##### Source data #####

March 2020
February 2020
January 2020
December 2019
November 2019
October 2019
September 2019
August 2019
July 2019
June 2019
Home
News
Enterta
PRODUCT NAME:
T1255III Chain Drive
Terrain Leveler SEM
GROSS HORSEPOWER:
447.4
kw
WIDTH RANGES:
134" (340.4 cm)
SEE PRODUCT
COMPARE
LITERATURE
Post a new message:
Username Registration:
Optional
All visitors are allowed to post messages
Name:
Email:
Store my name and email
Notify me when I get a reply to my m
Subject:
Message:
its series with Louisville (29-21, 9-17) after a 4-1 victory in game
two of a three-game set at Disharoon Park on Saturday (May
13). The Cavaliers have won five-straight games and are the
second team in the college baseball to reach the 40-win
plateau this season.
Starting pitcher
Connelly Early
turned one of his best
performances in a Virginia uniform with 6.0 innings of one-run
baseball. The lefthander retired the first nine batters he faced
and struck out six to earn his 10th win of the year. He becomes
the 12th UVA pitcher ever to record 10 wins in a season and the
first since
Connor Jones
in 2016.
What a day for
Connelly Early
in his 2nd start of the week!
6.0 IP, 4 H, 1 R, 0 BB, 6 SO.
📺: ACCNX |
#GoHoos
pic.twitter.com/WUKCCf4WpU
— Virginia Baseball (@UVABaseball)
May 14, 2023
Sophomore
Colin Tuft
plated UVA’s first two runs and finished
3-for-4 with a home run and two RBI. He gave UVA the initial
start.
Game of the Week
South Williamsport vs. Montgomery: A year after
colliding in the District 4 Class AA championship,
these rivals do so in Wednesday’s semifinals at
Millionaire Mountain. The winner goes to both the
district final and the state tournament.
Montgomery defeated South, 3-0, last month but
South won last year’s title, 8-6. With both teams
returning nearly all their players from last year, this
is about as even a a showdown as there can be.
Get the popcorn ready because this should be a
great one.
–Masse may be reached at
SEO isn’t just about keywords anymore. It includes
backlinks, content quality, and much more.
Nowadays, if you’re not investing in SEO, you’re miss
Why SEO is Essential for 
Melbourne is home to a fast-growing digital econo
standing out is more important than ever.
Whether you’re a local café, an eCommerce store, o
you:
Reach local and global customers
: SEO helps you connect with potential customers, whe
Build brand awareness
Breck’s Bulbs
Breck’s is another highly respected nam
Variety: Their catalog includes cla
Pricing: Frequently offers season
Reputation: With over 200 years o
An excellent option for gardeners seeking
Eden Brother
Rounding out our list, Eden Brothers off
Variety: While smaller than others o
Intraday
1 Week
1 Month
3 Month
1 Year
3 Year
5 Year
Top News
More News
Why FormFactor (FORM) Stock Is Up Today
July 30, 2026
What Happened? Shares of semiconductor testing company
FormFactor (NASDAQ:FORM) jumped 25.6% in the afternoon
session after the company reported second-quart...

#####

Write down exactly the line that contains "Why SEO is Essential for" along with all later lines of the material, ending at its final line.

Why SEO is Essential for 
Melbourne is home to a fast-growing digital econo
standing out is more important than ever.
Whether you’re a local café, an eCommerce store, o
you:
Reach local and global customers
: SEO helps you connect with potential customers, whe
Build brand awareness
Breck’s Bulbs
Breck’s is another highly respected nam
Variety: Their catalog includes cla
Pricing: Frequently offers season
Reputation: With over 200 years o
An excellent option for gardeners seeking
Eden Brother
Rounding out our list, Eden Brothers off
Variety: While smaller than others o
Intraday
1 Week
1 Month
3 Month
1 Year
3 Year
5 Year
Top News
More News
Why FormFactor (FORM) Stock Is Up Today
July 30, 2026
What Happened? Shares of semiconductor testing company
FormFactor (NASDAQ:FORM) jumped 25.6% in the afternoon
session after the company reported second-quart...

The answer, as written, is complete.